══ Supplied passage ══

Ustad Mushtaq Hussain Khan (1878–1964) was an Indian classical vocalist. He belonged to the Rampur-Sahaswan gharana.

Early life 
Mushtaq Hussain was born in a family of traditional musicians in Sahaswan, a small town in Budaun District of Uttar Pradesh. It is where he grew up and spent his boyhood. He lisped musical notes almost before learned to speak.

Although music came to him quite early in life, he was only 10 when his father Ustad Kallan Khan held his hand and began giving him regular lessons, or rather introduced him into this art. 

Mushtaq Hussain Khan was twelve when he became a disciple of Ustad Haider Khan and went with him to Kathmandu, Nepal. He then began taking minimal music training from Haider Khan. Finally, after two years, Mushtaq Hussain came under the tutelage of Ustad Inayat Hussain Khan, the founder of Rampur-Sahaswan gharana. Collectively, he spent eighteen years of his life with his master, and these years were not spent in vain.

Musical career 
Mushtaq Hussain, at the age of thirty-five, was enlisted as one of the court musicians in Rampur. Later, he became the chief court musician of Rampur. In the twenties, when the vogue of music conferences were started in the country, Mushtaq Hussain was invited to participate in them. No music conference was considered complete without him.

═══
══ Data under study ══

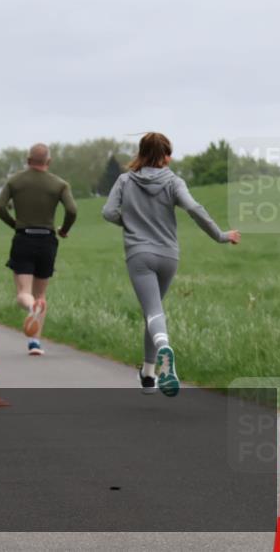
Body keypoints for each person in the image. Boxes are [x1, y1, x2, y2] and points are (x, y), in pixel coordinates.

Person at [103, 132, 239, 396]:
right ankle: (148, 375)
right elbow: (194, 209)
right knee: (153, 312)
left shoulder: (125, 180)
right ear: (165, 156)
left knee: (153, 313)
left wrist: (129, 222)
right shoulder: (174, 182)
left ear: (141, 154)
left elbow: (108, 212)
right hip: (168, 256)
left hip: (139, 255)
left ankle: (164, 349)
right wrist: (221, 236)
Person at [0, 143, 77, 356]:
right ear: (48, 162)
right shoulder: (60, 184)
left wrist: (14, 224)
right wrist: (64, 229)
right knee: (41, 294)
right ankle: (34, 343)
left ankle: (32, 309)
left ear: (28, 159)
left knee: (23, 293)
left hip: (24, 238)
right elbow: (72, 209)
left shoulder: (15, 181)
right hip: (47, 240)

═══
══ Data under study ══

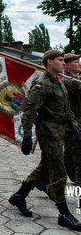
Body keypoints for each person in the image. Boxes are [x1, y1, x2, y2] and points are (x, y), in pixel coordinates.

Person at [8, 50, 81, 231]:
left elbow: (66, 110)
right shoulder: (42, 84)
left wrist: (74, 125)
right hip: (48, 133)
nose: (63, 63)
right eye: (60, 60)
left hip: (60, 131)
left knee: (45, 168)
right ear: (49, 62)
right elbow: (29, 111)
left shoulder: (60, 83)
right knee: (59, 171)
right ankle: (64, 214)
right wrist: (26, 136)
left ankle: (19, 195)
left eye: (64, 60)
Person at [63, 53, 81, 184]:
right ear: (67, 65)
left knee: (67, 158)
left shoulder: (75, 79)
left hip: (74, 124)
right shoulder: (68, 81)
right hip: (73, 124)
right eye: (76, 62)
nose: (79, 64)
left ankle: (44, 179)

═══
══ Data under study ══

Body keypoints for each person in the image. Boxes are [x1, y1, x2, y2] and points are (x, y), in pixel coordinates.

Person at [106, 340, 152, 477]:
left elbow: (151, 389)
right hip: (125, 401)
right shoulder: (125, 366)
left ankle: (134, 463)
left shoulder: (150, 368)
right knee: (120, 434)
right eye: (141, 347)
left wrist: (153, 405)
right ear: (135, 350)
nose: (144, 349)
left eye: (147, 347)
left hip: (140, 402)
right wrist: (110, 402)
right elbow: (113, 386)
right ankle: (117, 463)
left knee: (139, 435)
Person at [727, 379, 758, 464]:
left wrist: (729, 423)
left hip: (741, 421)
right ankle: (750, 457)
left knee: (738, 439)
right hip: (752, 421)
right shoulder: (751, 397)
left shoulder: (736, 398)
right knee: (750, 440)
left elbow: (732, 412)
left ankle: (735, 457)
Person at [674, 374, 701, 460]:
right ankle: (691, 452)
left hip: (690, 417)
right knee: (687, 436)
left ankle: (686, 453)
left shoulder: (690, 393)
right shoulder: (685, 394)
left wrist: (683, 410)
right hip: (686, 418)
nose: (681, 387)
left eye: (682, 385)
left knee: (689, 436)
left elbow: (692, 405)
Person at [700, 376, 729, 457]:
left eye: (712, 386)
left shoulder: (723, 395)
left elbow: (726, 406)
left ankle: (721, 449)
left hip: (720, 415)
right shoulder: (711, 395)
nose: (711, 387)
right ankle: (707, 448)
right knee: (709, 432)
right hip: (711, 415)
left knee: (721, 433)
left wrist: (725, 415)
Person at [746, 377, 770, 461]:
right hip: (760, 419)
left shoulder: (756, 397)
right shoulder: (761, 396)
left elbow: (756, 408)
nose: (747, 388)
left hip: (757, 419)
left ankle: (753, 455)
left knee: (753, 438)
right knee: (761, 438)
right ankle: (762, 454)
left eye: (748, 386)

═══

__Exercise__:
From the text about Mushtaq Hussain Khan above, reproduce word for word the part that opens with the words containing "Although music came" and closes with "spent in vain.".

__Solution__:
Although music came to him quite early in life, he was only 10 when his father Ustad Kallan Khan held his hand and began giving him regular lessons, or rather introduced him into this art. 

Mushtaq Hussain Khan was twelve when he became a disciple of Ustad Haider Khan and went with him to Kathmandu, Nepal. He then began taking minimal music training from Haider Khan. Finally, after two years, Mushtaq Hussain came under the tutelage of Ustad Inayat Hussain Khan, the founder of Rampur-Sahaswan gharana. Collectively, he spent eighteen years of his life with his master, and these years were not spent in vain.